Оробев в столь избранном обществе, Кристоф молчал и весь обратился в слух. С трудом следя за быстрой французской речью, он напрасно старался понять, какие важные художественные проблемы служили предметом обсуждения. И сколько он ни вслушивался, ему удавалось уловить только такие слова, как "трест", "скупка", "понижение цен", "цифры дохода", вперемежку с такими выражениями, как "достоинство искусства" и "авторские права". В конце концов он все-таки разобрал, что речь идет о коммерции. Писатели, принадлежавшие, по-видимому, к какому-то финансовому обществу, возмущались попыткой создать конкурирующее общество, которое может оспаривать у них монопольное право издания. Предательство некоторых из их коллег, нашедших для себя выгодным перейти с оружием и амуницией в конкурирующую организацию, вызывало припадки бешенства. Они готовы были снести им головы и так прямо и говорили: "...Подлость... Измена... Позор... Продажные душонки..."
Другие, не трогая живых, обрушились на покойников: бесплатные перепечатки их произведений наводняли рынок. Так, сочинения Мюссе, недавно ставшие общественным достоянием, по-видимому, расходились в слишком большом количестве. Собравшиеся требовали энергичного вмешательства государства, обложения высокими налогами шедевров, чтобы воспрепятствовать их продаже по сниженным ценам, и не без едкости определяли это как недобросовестную конкуренцию с современниками.

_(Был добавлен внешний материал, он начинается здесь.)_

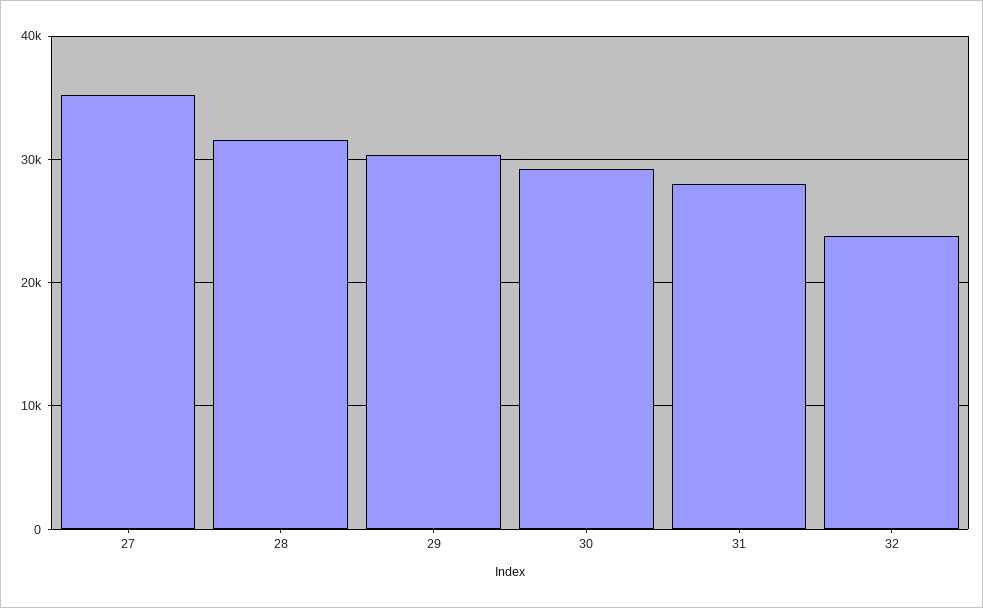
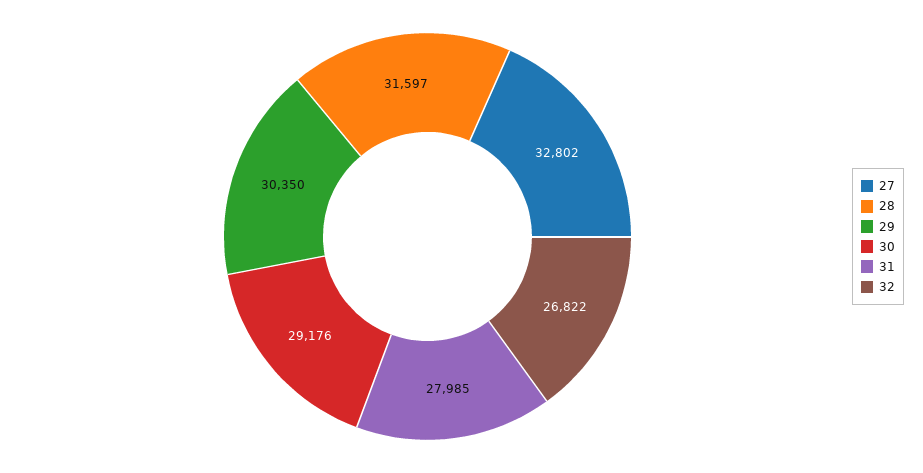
  {
-   "27": 35000,
+   "27": 32802,
    "28": 31597,
    "29": 30350,
    "30": 29176,
    "31": 27985,
-   "32": 24000
+   "32": 26822
  }

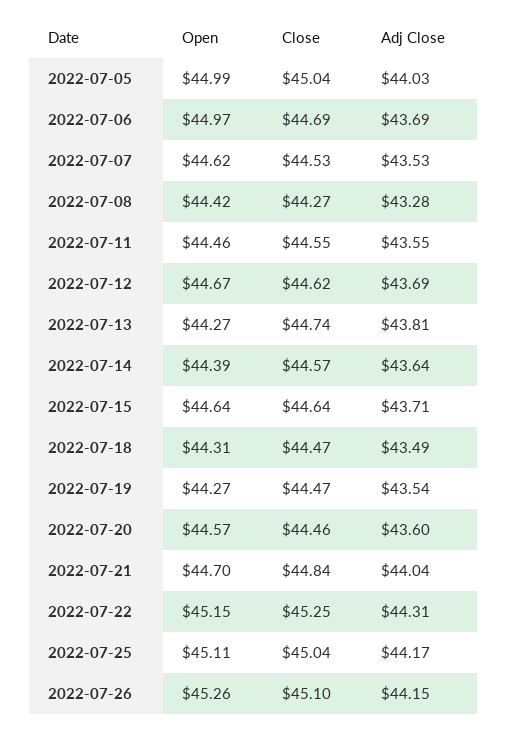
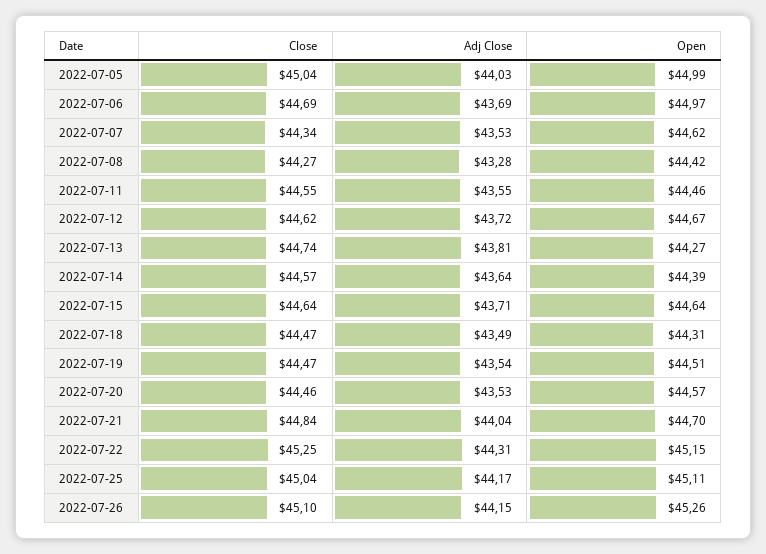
  {
    "Open": {
      "2022-07-05": 44.99,
      "2022-07-06": 44.97,
      "2022-07-07": 44.62,
      "2022-07-08": 44.42,
      "2022-07-11": 44.46,
      "2022-07-12": 44.67,
      "2022-07-13": 44.27,
      "2022-07-14": 44.39,
      "2022-07-15": 44.64,
      "2022-07-18": 44.31,
-     "2022-07-19": 44.27,
+     "2022-07-19": 44.51,
      "2022-07-20": 44.57,
      "2022-07-21": 44.7,
      "2022-07-22": 45.15,
      "2022-07-25": 45.11,
      "2022-07-26": 45.26
    },
    "Close": {
      "2022-07-05": 45.04,
      "2022-07-06": 44.69,
-     "2022-07-07": 44.53,
+     "2022-07-07": 44.34,
      "2022-07-08": 44.27,
      "2022-07-11": 44.55,
      "2022-07-12": 44.62,
      "2022-07-13": 44.74,
      "2022-07-14": 44.57,
      "2022-07-15": 44.64,
      "2022-07-18": 44.47,
      "2022-07-19": 44.47,
      "2022-07-20": 44.46,
      "2022-07-21": 44.84,
      "2022-07-22": 45.25,
      "2022-07-25": 45.04,
      "2022-07-26": 45.1
    },
    "Adj Close": {
      "2022-07-05": 44.03,
      "2022-07-06": 43.69,
      "2022-07-07": 43.53,
      "2022-07-08": 43.28,
      "2022-07-11": 43.55,
-     "2022-07-12": 43.69,
+     "2022-07-12": 43.72,
      "2022-07-13": 43.81,
      "2022-07-14": 43.64,
      "2022-07-15": 43.71,
      "2022-07-18": 43.49,
      "2022-07-19": 43.54,
-     "2022-07-20": 43.6,
+     "2022-07-20": 43.53,
      "2022-07-21": 44.04,
      "2022-07-22": 44.31,
      "2022-07-25": 44.17,
      "2022-07-26": 44.15
    }
  }

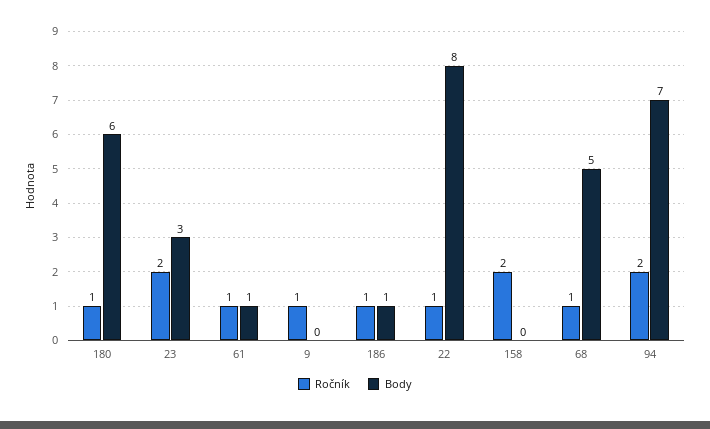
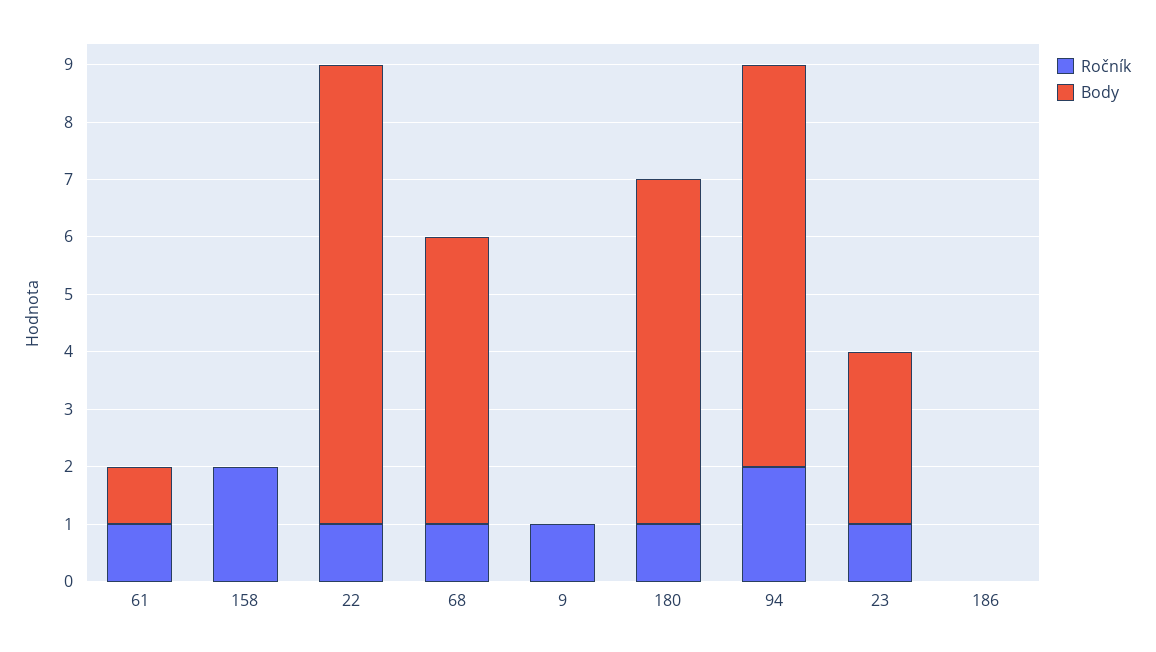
  {
    "Ročník": {
      "180": 1,
-     "23": 2,
+     "23": 1,
      "61": 1,
      "9": 1,
-     "186": 1,
+     "186": 0,
      "22": 1,
      "158": 2,
      "68": 1,
      "94": 2
    },
    "Body": {
      "180": 6,
      "23": 3,
      "61": 1,
      "9": 0,
-     "186": 1,
+     "186": 0,
      "22": 8,
      "158": 0,
      "68": 5,
      "94": 7
    }
  }

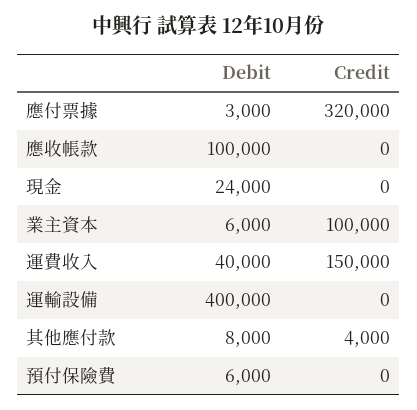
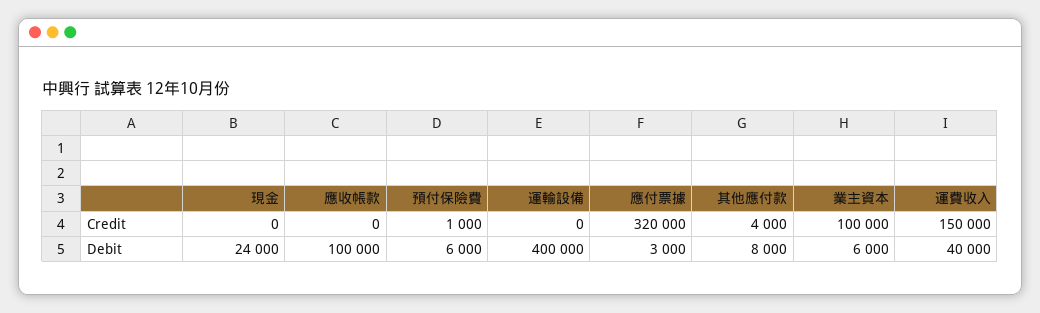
  {
    "Debit": {
      "應付票據": 3000,
      "應收帳款": 100000,
      "現金": 24000,
      "業主資本": 6000,
      "運費收入": 40000,
      "運輸設備": 400000,
      "其他應付款": 8000,
      "預付保險費": 6000
    },
    "Credit": {
      "應付票據": 320000,
      "應收帳款": 0,
      "現金": 0,
      "業主資本": 100000,
      "運費收入": 150000,
      "運輸設備": 0,
      "其他應付款": 4000,
-     "預付保險費": 0
+     "預付保險費": 1000
    }
  }

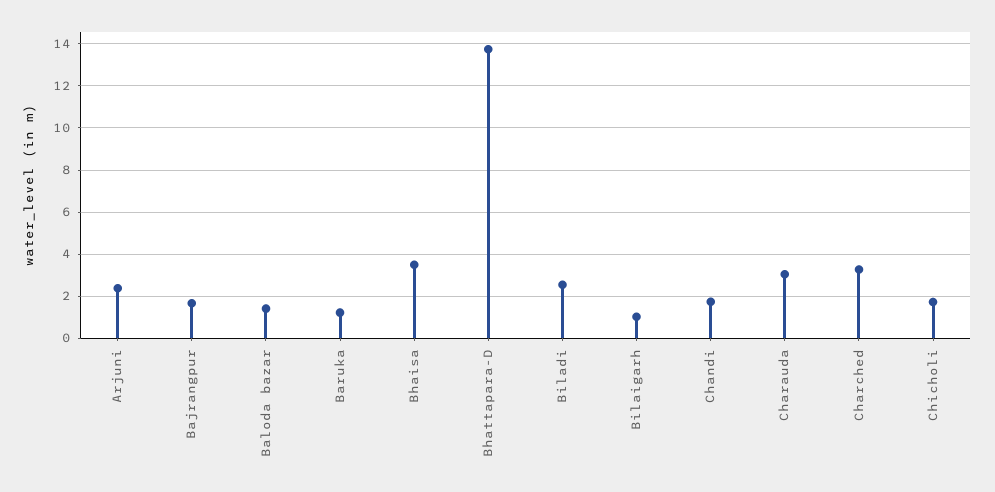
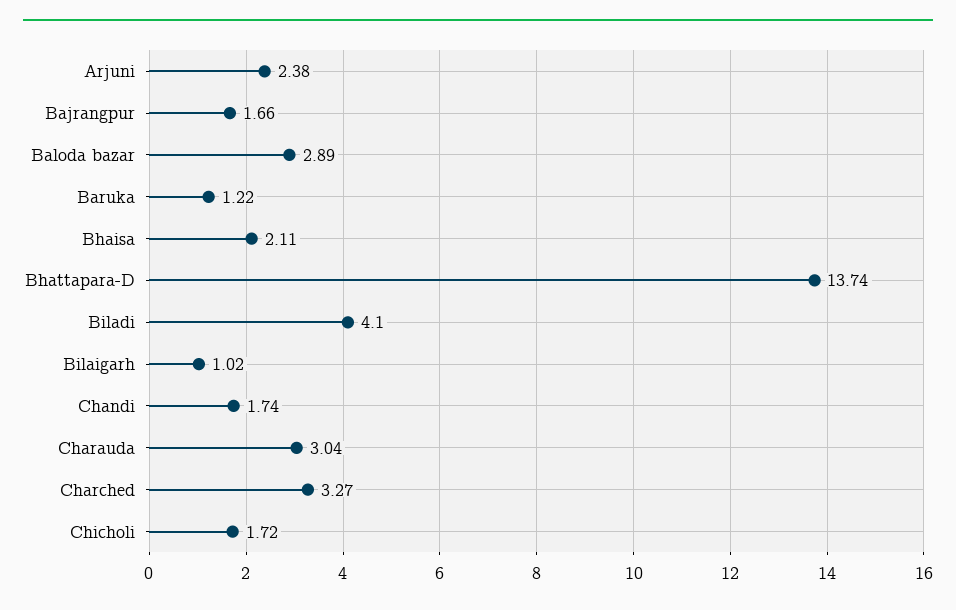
  {
    "Arjuni": 2.38,
    "Bajrangpur": 1.66,
-   "Baloda bazar": 1.5,
+   "Baloda bazar": 2.89,
    "Baruka": 1.22,
-   "Bhaisa": 3.5,
+   "Bhaisa": 2.11,
    "Bhattapara-D": 13.74,
-   "Biladi": 2.5,
+   "Biladi": 4.1,
    "Bilaigarh": 1.02,
    "Chandi": 1.74,
    "Charauda": 3.04,
    "Charched": 3.27,
    "Chicholi": 1.72
  }

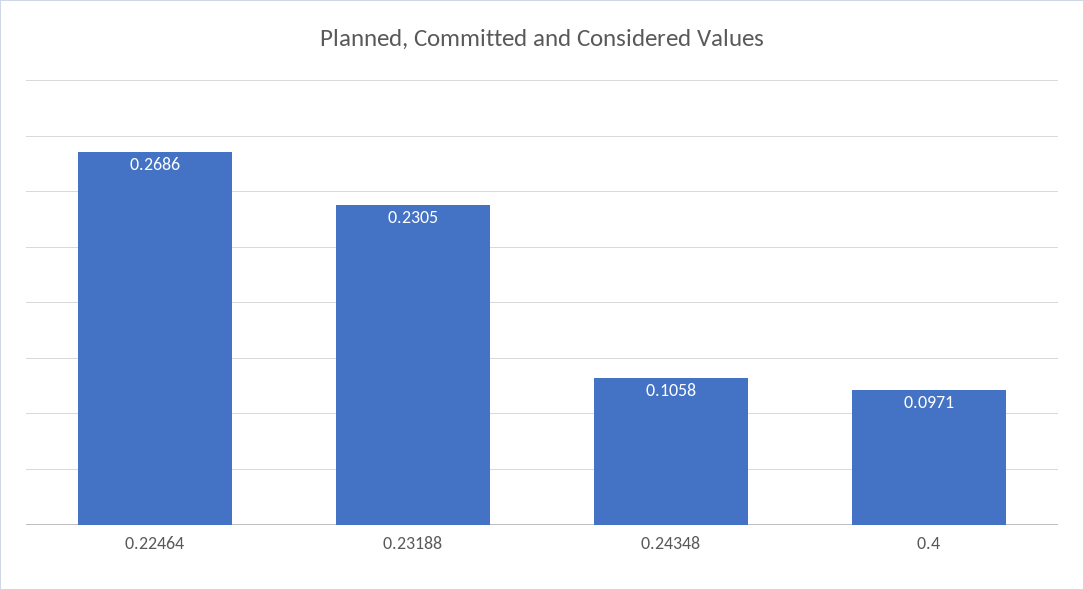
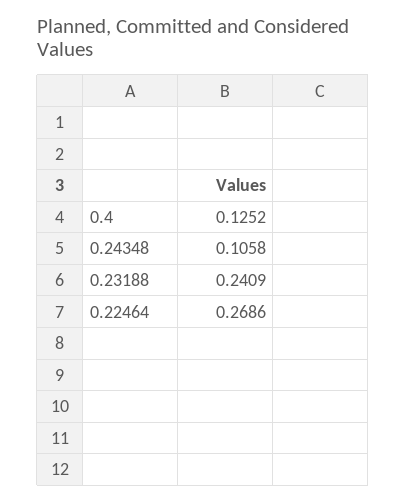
  {
    "0.22464": 0.2686,
-   "0.23188": 0.2305,
+   "0.23188": 0.2409,
    "0.24348": 0.1058,
-   "0.4": 0.0971
+   "0.4": 0.1252
  }

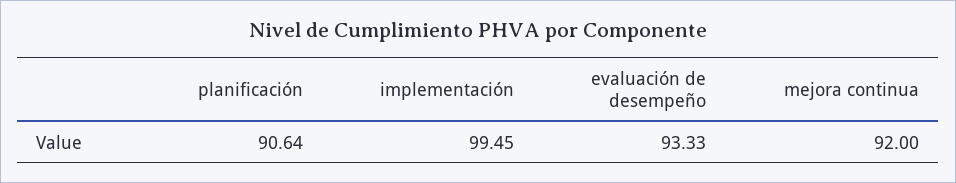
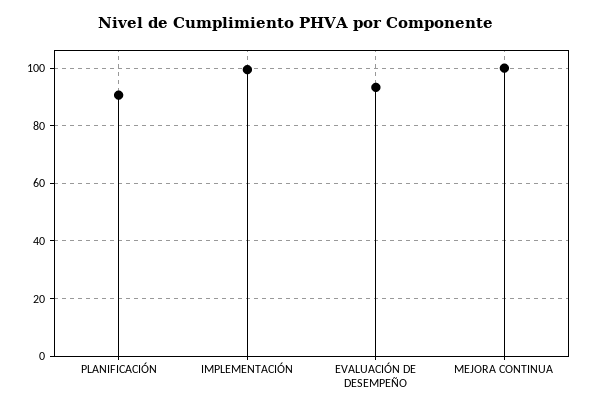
  {
    "planificación": 90.64,
    "implementación": 99.45,
    "evaluación de desempeño": 93.33,
-   "mejora continua": 92
+   "mejora continua": 100
  }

Вдруг и те и другие умолкли: кто-то назвал цифру отчислений, полученных авторами от вчерашних спектаклей. Особые восторги вызывала карьера одного ветерана драматургии, прославившегося в обоих полушариях, - они презирали его, но еще больше ему завидовали. От доходов авторов перешли к доходам критиков. Речь зашла о суммах, которые получал (несомненно, чистейшая клевета!) один из их собратьев, известный рецензент, за хороший отзыв о каждой премьере в одном из театров на бульварах. Это был честный человек: раз сторговавшись, он добросовестно выполнял взятые на себя обязательства; но он был непревзойден (как они уверяли) в искусстве такого прославления пьесы, которое вело к ее скорейшему снятию со сцены и тем вызывало необходимость ставить новую. Рассказ (вернее, подсчет гонорара) вызвал смех, но никого не удивил.
Все это они пересыпали громкими словами, говорили о "поэзии", об "искусстве для искусства". Под звон золота это звучало, как "искусство для денег"; барышнические нравы, недавно усвоенные французской литературой, вызывали негодование Кристофа. Ничего не смысля в денежных вопросах, он перестал следить за спором; но вот наконец заговорили о литературе, или, вернее, о литераторах. Кристоф насторожился, услышав имя Виктора Гюго.